Pakistan Seeks Global Crypto Partners With Strict Entry Rules
Pakistan is inviting the world’s biggest cryptocurrency companies to set up operations under a new federal regime, offering licences only to firms already recognised by top regulators in the United States, Europe, the United Kingdom, the United Arab Emirates and Singapore.
The call for proposals comes from the newly created Pakistan Virtual Asset Regulatory Authority (PVARA), which is tasked with bringing order to a market estimated to handle more than $300 billion in annual trading.
New Watchdog Opens The Market
PVARA, established under the Virtual Assets Ordinance 2025, is asking exchanges and virtual asset service providers (VASPs) to submit detailed Expressions of Interest.
Applicants must present company profiles, proof of existing licences, records of anti-money-laundering and counter-terrorism financing compliance, technology and security standards, and a business model tailored for Pakistan.
Bilal bin Saqib, PVARA chair and minister of state for crypto and blockchain, said,
“This EoI is our invitation to the world’s leading VASPs to partner in building a transparent and inclusive digital financial future for Pakistan.”
Plans To Harness A Young Digital Population
Authorities see crypto as a way to attract foreign capital and modernise the financial system.
Pakistan ranks third globally in cryptocurrency adoption, according to Chainalysis, with more than 40 million users already active.
Officials believe regulated platforms could channel this activity into legitimate investments, boost remittances and provide new payment systems.
The framework also includes regulatory sandboxes to test services such as tokenisation pilots, custody solutions and Shariah-compliant products.
Bitcoin Reserve And Energy Allocation Add Momentum
Earlier this year, the government announced a strategic Bitcoin reserve and allocated 2,000 megawatts of surplus electricity to support Bitcoin mining and artificial intelligence centres.
Speaking at the Bitcoin 2025 conference in Las Vegas, Bilal bin Saqib said these steps signal a “new pro-crypto regulatory approach” designed to diversify the economy and create jobs.
Concerns From Global Lenders
The International Monetary Fund has voiced unease about using subsidised power for crypto mining, warning it could strain the energy grid.
Economist and former Federal Board of Revenue chairman Shabbar Zaidi added that digital currencies “flourish because they leave no trail. A currency born unregulated cannot be regulated,” highlighting worries over illicit cross-border transfers and parallels with the informal hawala system.

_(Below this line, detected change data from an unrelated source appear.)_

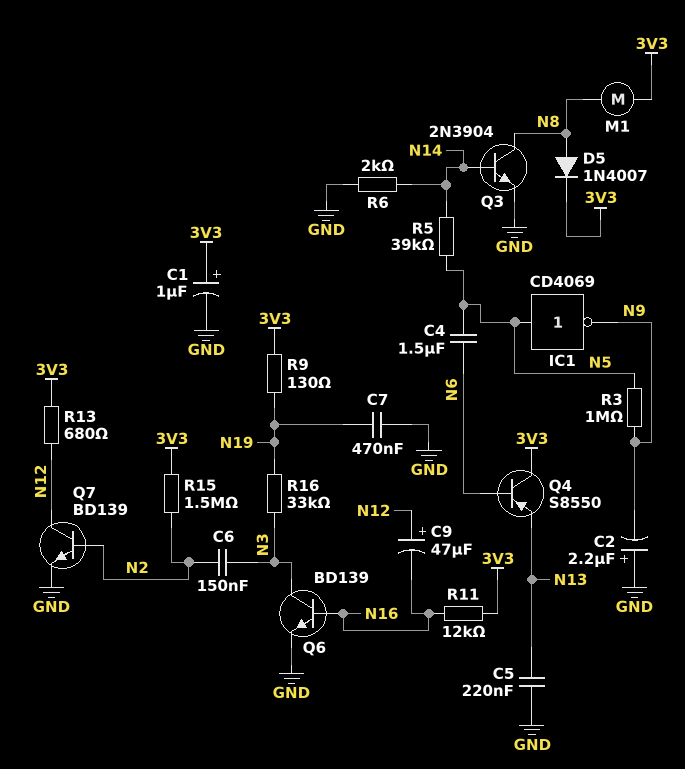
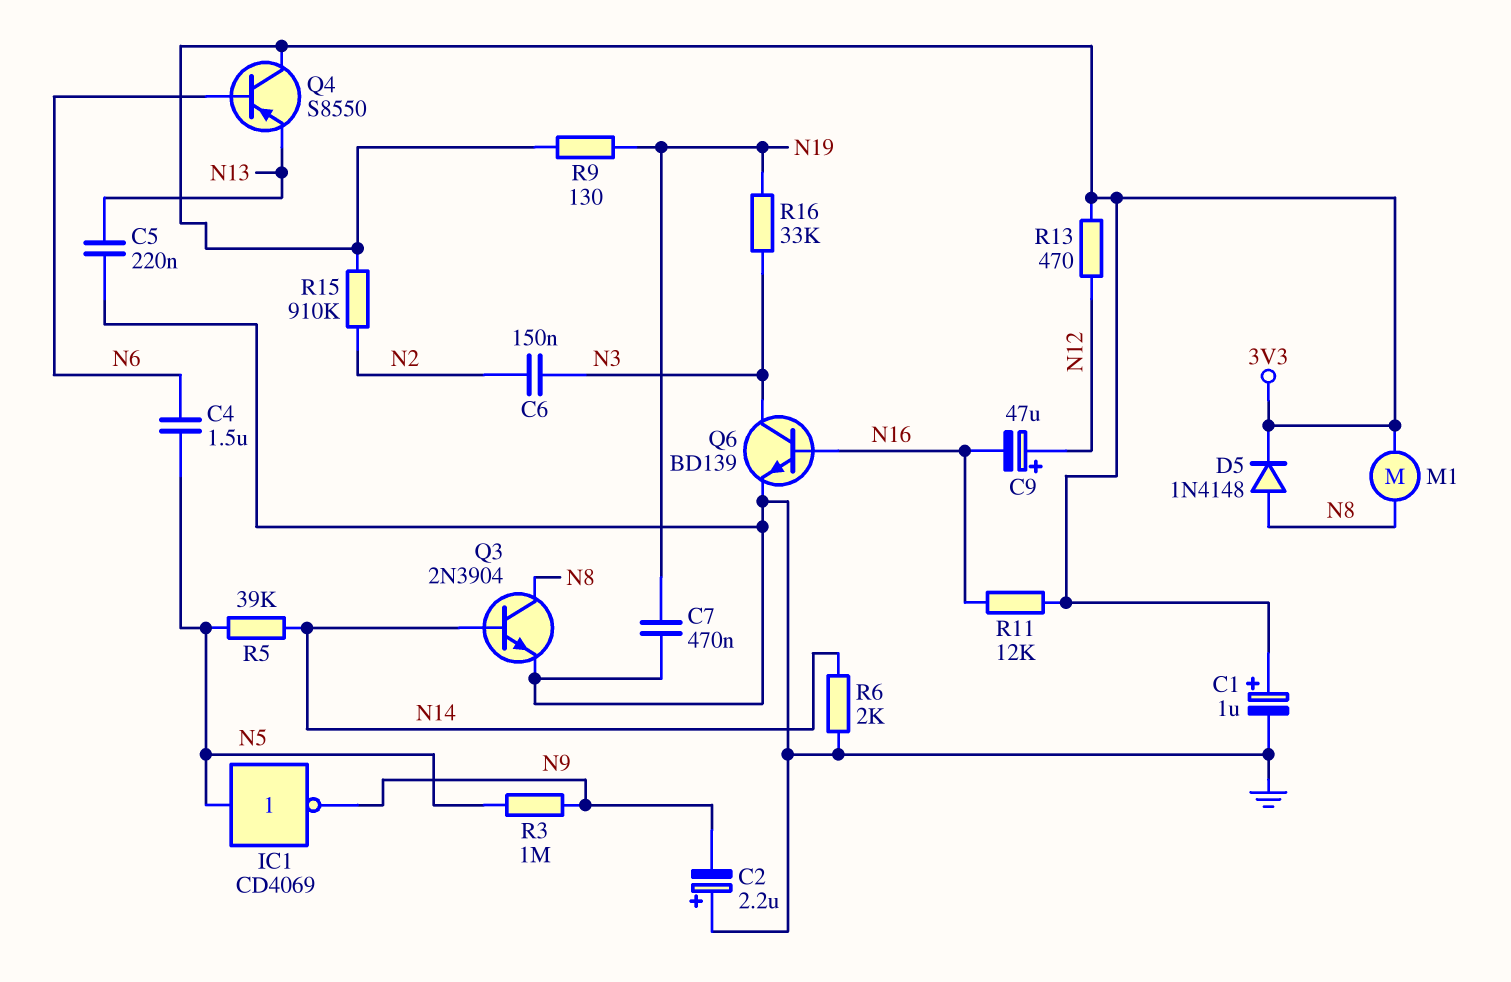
D5: diode 1N4007 (A N8, K 3V3) -> diode 1N4148 (A N8, K 3V3)
Q7: NPN BD139 (B N2, C N12, E GND) -> none
R13: 680 (3V3, N12) -> 470 (3V3, N12)
R15: 1.5M (3V3, N2) -> 910k (3V3, N2)

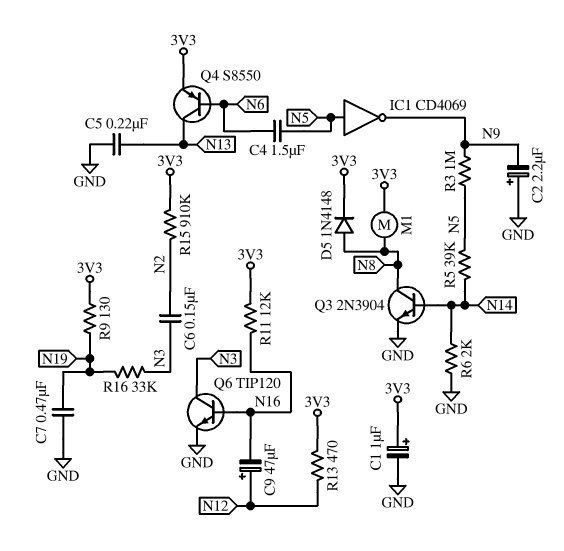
Q4: PNP S8550 (B N6, C 3V3, E N13) -> PNP S8550 (B N6, C N13, E 3V3)
Q6: NPN BD139 (B N16, C N3, E GND) -> NPN TIP120 (B N16, C N3, E GND)

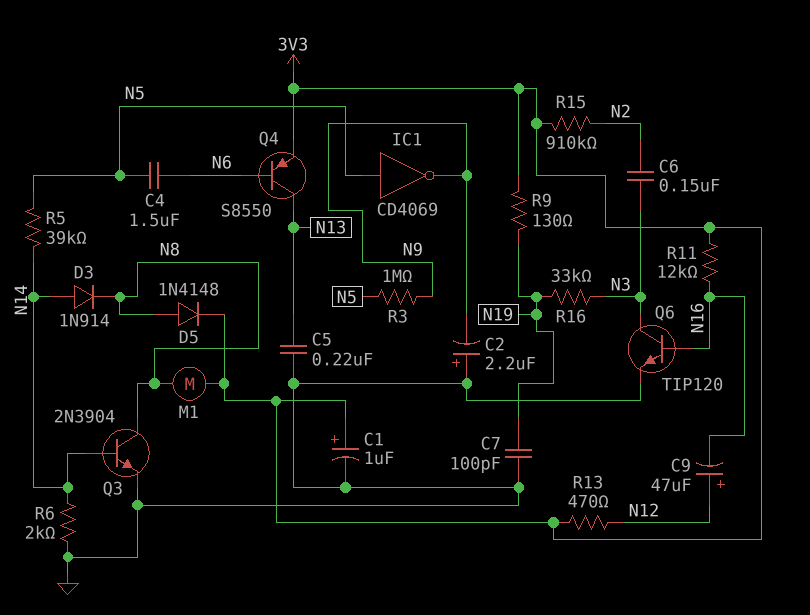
C7: 470nF (GND, N19) -> 100pF (GND, N19)
D3: none -> diode 1N914 (A N14, K N8)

Licensing Designed To Match Global Standards
PVARA’s governing board brings together the State Bank of Pakistan, the Securities and Exchange Commission and the Federal Board of Revenue to ensure strong oversight.
Applications are accepted on a rolling basis, and companies must demonstrate robust cybersecurity and consumer protection measures while meeting international norms set by the Financial Action Task Force, IMF and World Bank.
Pakistan Bets On Global Crypto Partnerships To Boost Economy
Coinlive views Pakistan’s invitation to global crypto giants as a bold economic experiment.
By offering licences only to firms already vetted by heavyweight regulators, Islamabad is chasing credibility while trying to turn its thriving informal crypto scene into a formal industry.
The rewards could be immense: foreign investment, jobs for a young tech-savvy population and a new role in global finance.
Yet the risks are equally clear.
Energy pressures, IMF resistance and the challenge of policing decentralised assets could test the country’s resolve.
Pakistan now stands at a crossroads where ambition meets regulation, and its next moves will reveal whether it can transform enthusiasm into sustainable growth without losing control of the very market it hopes to lead.